If it were up to general manager George McPhee, however, teams would not have the option to rid themselves of the contractual mistakes that they have made.
“I wish we didn’t have them,” McPhee said Monday. “I think in a lot of cases teams have done real bad deals or cheated a little bit and shouldn’t be able to get out of them. Because we haven’t done a lot of bad deals here, we haven’t cheated on contracts. we haven’t had the back-diving deals. We never did that, didn’t think it was the right way to do business, but other teams did and they’ll get out of it, but that’s life.”
While the validity of McPhee's claim that the Capitals "haven't done a lot of bad deals here" can certainly be questioned, they do have a few contracts that they would be better off without.
The most obvious choice is seldom-used defenseman Jeff Schultz, who has one year remaining on a four-year contract that will take up $2.75 million in cap space next season.
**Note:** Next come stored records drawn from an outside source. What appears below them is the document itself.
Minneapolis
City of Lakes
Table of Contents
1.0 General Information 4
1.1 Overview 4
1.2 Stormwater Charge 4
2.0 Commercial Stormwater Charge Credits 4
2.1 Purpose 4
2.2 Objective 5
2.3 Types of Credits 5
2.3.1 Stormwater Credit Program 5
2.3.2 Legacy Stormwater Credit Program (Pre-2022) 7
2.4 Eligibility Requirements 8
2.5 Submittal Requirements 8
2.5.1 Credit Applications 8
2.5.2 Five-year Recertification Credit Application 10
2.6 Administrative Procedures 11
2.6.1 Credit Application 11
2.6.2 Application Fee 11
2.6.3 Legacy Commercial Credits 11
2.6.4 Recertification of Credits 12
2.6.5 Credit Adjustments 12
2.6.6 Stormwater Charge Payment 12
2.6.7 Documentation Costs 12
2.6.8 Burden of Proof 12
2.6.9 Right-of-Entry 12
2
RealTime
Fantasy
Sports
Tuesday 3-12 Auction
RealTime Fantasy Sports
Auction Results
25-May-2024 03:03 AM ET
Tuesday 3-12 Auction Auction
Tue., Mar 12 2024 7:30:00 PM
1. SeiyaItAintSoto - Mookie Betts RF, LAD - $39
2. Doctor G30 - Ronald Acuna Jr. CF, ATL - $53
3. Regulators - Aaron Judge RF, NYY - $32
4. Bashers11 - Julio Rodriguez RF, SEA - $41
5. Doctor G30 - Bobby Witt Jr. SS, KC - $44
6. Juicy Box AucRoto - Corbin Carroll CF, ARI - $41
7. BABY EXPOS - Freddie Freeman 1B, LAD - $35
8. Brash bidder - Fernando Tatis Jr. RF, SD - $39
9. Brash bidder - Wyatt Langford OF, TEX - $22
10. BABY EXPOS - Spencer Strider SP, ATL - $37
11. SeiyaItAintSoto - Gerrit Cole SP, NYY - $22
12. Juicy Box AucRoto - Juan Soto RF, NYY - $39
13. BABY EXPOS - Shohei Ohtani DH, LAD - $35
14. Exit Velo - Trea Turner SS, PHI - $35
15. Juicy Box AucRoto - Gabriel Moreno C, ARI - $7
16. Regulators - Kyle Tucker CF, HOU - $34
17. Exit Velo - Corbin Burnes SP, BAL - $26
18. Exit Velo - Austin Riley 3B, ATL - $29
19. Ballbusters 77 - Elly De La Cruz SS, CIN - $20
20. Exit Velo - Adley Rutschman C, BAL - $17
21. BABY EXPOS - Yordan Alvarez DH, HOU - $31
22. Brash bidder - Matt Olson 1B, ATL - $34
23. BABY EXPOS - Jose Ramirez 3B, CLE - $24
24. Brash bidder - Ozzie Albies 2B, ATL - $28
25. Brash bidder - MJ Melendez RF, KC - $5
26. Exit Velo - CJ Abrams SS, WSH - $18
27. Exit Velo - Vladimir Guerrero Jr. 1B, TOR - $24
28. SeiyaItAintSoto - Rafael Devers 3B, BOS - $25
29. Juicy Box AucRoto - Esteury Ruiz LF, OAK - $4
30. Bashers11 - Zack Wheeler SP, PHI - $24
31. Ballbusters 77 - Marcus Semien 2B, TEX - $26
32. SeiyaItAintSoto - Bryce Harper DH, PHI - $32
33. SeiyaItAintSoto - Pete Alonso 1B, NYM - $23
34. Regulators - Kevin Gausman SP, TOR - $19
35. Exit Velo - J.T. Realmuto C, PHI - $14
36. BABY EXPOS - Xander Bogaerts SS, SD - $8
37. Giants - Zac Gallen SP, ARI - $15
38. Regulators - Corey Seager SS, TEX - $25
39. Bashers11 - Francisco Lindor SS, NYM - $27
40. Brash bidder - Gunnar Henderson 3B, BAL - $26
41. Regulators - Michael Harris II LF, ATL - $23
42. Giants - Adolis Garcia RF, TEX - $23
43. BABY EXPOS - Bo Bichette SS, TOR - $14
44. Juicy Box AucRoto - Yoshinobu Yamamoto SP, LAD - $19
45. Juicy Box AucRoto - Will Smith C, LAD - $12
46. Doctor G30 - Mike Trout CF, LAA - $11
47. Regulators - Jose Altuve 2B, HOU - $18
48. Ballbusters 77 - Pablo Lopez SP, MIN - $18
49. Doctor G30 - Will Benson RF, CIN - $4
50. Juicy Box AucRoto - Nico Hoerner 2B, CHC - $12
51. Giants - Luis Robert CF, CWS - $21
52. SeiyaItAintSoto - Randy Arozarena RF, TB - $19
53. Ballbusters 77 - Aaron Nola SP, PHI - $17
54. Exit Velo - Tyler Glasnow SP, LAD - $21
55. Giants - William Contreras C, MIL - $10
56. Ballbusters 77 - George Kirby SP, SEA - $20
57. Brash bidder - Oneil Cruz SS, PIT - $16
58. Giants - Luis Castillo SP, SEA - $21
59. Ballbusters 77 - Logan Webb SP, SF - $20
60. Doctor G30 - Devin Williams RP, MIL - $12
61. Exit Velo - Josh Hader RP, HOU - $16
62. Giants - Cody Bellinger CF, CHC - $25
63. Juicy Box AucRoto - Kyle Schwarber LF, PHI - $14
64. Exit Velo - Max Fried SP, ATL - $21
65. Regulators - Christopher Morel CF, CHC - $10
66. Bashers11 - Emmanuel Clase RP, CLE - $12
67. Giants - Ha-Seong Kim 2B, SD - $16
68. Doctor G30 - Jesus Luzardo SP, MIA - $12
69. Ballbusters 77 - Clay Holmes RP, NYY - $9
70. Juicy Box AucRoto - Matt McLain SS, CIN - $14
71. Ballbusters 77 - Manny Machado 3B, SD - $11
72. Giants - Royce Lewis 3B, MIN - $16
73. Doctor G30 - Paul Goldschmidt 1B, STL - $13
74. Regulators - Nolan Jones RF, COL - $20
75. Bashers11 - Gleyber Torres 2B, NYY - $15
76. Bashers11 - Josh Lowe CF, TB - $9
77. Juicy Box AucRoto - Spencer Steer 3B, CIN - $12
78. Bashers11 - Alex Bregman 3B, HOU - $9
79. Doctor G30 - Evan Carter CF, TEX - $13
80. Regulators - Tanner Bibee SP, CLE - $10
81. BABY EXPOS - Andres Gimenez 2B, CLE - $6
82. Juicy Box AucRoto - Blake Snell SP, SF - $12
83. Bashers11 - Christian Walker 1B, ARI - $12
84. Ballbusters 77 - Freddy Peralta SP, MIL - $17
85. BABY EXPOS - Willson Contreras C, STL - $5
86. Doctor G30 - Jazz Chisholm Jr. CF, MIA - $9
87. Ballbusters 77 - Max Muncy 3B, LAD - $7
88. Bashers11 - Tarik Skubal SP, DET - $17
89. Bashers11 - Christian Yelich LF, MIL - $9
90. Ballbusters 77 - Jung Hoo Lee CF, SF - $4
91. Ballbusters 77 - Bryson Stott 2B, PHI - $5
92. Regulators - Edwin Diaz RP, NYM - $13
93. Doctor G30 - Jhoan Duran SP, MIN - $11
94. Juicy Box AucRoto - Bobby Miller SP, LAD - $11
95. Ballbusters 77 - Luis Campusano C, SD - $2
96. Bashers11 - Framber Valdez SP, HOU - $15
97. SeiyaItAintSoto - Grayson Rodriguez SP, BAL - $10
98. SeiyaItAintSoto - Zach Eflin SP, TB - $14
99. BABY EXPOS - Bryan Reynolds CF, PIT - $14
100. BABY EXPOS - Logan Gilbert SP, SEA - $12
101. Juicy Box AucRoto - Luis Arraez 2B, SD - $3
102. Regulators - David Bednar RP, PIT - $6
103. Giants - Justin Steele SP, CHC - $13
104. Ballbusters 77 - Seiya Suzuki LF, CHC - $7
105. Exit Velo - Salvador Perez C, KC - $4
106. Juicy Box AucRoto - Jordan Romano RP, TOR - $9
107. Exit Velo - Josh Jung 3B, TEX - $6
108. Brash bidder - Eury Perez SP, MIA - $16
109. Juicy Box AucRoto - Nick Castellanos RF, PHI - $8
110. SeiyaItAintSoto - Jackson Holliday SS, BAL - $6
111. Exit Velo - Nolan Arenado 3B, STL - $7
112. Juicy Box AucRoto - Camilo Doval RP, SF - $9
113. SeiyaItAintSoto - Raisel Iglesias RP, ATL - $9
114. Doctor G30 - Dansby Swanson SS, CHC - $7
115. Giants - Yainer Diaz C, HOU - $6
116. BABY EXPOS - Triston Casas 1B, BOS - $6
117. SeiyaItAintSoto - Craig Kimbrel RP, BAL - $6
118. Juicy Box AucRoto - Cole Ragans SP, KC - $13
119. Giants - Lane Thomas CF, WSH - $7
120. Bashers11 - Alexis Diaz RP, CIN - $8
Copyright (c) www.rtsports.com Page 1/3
Schultz requested a trade in March and McPhee said Monday that he is trying to accommodate that request, but buying him out is a plan B if necessary.
Another potential buyout is forward Joel Ward, who has two years and $6 million remaining on his four-year contract. Considering the value of his contract, Ward has underachieved in two seasons with Washington, scoring only 14 goals and earning 38 points through 112 regular-season games.
McPhee was scheduled to meet with ownership regarding the compliance buyouts Monday.
Here are a few specifics regarding compliance buyouts:
- Teams are permitted to use one, both or none of their allotted buyouts either this summer or next summer. A buyout removes a player and his salary cap hit from a team's roster.
- If the bought-out player is under 26, then he will receive one-third of the remaining value of his contract. If he is 26 or over, then he will receive two-thirds.
- The remaining value is paid out over twice the remaining length of the bought-out contract. For example, if a player has three years left on his contract when he is bought out, then he will receive his salary over six years.
- Bought-out players cannot rejoin the team that bought them out during the season that follows. For example, Briere and Bryzgalov cannot play for the Flyers in 2013-14.
- Bought-out players become unrestricted free agents.
- Injured players cannot be bought out.